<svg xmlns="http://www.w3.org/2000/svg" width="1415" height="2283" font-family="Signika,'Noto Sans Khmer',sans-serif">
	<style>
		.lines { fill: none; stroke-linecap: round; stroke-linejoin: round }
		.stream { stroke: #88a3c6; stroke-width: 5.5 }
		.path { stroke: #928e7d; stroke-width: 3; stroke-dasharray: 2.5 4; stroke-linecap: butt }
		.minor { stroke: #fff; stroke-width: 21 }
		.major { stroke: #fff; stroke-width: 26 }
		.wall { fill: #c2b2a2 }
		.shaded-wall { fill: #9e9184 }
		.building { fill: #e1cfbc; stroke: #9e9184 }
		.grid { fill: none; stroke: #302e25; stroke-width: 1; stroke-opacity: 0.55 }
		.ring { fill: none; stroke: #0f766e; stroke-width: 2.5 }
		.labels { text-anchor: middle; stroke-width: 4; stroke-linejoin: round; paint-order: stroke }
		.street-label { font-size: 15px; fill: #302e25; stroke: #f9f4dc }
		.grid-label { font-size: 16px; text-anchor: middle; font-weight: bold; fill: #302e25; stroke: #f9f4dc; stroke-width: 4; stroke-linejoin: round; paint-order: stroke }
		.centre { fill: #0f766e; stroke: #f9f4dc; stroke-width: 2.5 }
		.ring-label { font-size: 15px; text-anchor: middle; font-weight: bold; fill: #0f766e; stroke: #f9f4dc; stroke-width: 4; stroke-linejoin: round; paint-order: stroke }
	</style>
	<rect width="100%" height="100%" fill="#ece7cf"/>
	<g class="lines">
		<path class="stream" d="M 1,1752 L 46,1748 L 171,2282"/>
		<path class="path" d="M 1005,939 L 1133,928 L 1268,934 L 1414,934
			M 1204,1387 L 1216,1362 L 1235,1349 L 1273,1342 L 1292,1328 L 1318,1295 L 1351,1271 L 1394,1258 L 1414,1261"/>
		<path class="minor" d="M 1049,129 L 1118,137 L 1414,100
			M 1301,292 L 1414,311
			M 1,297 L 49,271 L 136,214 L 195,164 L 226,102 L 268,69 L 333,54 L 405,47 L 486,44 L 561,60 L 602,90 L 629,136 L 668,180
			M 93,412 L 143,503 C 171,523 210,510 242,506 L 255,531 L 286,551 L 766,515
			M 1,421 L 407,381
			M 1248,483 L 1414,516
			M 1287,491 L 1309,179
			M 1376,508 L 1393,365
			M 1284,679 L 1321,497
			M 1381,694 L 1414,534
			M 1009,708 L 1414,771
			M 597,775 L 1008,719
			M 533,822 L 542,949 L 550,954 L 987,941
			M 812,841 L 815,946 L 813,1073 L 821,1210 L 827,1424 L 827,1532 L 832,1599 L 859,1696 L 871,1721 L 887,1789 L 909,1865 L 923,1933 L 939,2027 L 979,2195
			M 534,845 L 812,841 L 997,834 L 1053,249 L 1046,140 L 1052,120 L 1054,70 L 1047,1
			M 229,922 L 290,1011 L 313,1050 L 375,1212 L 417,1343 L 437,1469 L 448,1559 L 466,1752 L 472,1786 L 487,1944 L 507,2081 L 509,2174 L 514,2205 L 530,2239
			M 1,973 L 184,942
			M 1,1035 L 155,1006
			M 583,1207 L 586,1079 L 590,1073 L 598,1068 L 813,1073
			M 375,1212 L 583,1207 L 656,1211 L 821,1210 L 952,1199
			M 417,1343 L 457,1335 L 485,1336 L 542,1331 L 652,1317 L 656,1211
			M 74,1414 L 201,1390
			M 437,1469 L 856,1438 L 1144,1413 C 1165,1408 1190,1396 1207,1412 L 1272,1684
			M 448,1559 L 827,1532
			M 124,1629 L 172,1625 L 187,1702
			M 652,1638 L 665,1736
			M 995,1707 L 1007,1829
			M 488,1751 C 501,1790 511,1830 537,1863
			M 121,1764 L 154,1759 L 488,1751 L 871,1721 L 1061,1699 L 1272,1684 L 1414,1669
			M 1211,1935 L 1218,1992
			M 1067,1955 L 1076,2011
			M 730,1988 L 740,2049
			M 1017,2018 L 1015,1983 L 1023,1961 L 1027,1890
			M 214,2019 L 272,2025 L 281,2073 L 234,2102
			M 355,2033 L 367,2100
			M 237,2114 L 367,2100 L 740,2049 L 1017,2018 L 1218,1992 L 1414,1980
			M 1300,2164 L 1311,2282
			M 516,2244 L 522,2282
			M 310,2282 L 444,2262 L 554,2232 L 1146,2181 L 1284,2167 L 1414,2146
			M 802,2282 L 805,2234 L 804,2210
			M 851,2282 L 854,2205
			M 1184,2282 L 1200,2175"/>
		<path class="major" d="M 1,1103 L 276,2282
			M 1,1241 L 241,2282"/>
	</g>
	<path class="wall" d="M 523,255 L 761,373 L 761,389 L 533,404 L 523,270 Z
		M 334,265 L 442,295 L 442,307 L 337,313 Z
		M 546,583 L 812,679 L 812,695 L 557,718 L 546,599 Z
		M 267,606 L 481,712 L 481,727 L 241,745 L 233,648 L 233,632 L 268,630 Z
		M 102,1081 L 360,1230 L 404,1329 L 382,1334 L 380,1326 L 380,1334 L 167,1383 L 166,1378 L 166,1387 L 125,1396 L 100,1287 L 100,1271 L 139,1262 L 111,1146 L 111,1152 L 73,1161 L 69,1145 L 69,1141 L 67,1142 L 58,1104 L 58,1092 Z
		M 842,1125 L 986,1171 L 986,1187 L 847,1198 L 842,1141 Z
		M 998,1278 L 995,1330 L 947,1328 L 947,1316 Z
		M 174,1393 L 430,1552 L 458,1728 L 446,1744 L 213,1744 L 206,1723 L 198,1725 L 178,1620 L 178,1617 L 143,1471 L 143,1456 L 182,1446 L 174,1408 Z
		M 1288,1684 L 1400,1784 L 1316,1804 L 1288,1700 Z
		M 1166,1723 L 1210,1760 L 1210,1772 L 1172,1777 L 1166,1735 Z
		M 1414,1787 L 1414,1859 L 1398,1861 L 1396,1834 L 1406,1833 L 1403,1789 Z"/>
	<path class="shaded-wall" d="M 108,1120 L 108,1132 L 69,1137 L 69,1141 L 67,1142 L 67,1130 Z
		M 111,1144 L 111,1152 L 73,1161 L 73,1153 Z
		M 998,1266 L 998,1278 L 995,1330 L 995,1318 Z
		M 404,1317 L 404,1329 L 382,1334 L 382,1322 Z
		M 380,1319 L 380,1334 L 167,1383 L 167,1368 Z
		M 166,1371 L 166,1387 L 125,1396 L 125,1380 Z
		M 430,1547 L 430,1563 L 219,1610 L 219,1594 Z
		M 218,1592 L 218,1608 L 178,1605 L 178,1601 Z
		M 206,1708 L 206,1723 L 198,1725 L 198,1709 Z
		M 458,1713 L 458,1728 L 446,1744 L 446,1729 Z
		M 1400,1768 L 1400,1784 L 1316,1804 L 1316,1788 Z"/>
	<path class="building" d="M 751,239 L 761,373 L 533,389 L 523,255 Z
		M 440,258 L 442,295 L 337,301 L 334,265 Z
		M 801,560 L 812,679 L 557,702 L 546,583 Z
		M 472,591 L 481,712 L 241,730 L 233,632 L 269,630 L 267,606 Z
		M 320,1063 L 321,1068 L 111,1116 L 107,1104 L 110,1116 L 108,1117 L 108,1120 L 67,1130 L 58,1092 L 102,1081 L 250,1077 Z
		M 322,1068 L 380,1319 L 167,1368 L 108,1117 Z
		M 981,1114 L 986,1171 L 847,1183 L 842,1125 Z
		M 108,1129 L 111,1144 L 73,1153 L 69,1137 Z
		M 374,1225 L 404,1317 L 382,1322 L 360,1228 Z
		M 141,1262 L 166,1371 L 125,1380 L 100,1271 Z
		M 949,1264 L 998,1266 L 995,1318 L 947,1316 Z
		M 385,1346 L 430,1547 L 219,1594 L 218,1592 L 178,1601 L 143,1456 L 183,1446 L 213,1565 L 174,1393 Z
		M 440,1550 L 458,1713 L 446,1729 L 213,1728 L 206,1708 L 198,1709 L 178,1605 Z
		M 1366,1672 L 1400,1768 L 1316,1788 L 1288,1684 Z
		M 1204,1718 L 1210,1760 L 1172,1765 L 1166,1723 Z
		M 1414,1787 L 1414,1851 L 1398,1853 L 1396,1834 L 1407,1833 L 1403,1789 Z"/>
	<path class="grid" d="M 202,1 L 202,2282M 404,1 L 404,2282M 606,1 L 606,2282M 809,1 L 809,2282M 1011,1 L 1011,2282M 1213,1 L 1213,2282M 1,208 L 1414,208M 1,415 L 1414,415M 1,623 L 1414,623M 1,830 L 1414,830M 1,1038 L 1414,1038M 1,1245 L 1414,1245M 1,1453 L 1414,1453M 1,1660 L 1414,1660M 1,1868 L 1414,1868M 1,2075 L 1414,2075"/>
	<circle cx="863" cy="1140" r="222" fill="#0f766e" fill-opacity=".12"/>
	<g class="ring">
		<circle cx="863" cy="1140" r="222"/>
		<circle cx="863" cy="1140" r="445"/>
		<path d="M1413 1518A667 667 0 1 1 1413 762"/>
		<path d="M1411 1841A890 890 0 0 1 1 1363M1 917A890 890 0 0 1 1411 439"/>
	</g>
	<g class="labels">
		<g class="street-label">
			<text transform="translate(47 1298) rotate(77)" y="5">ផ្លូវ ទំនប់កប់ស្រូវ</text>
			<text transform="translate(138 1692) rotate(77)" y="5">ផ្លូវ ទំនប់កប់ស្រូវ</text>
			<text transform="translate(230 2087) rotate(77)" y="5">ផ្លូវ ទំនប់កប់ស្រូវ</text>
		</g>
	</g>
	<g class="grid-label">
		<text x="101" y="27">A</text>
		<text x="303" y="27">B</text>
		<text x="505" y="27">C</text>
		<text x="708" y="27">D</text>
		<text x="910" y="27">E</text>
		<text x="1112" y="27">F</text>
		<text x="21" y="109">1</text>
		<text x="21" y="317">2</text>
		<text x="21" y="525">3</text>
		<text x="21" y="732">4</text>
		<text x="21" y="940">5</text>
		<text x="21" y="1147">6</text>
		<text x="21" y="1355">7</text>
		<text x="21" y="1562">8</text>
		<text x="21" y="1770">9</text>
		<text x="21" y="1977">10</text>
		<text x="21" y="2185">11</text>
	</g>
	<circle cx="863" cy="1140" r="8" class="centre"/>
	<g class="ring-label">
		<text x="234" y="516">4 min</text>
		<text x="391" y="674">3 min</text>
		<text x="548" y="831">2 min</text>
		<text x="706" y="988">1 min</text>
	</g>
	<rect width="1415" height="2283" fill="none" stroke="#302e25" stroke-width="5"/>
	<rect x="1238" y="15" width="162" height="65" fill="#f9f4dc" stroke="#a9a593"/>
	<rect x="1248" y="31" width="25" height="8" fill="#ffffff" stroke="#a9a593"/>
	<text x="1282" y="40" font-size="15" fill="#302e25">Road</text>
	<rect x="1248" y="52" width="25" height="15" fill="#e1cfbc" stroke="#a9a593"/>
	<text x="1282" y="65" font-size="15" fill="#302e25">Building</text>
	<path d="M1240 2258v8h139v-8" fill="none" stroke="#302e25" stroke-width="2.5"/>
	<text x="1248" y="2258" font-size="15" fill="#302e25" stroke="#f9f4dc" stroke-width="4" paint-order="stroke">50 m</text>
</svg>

TRY IT> For the listing above, state how many lines include the word "linecap", and give only the number.

ANSWER FOR THIS EXERCISE> 2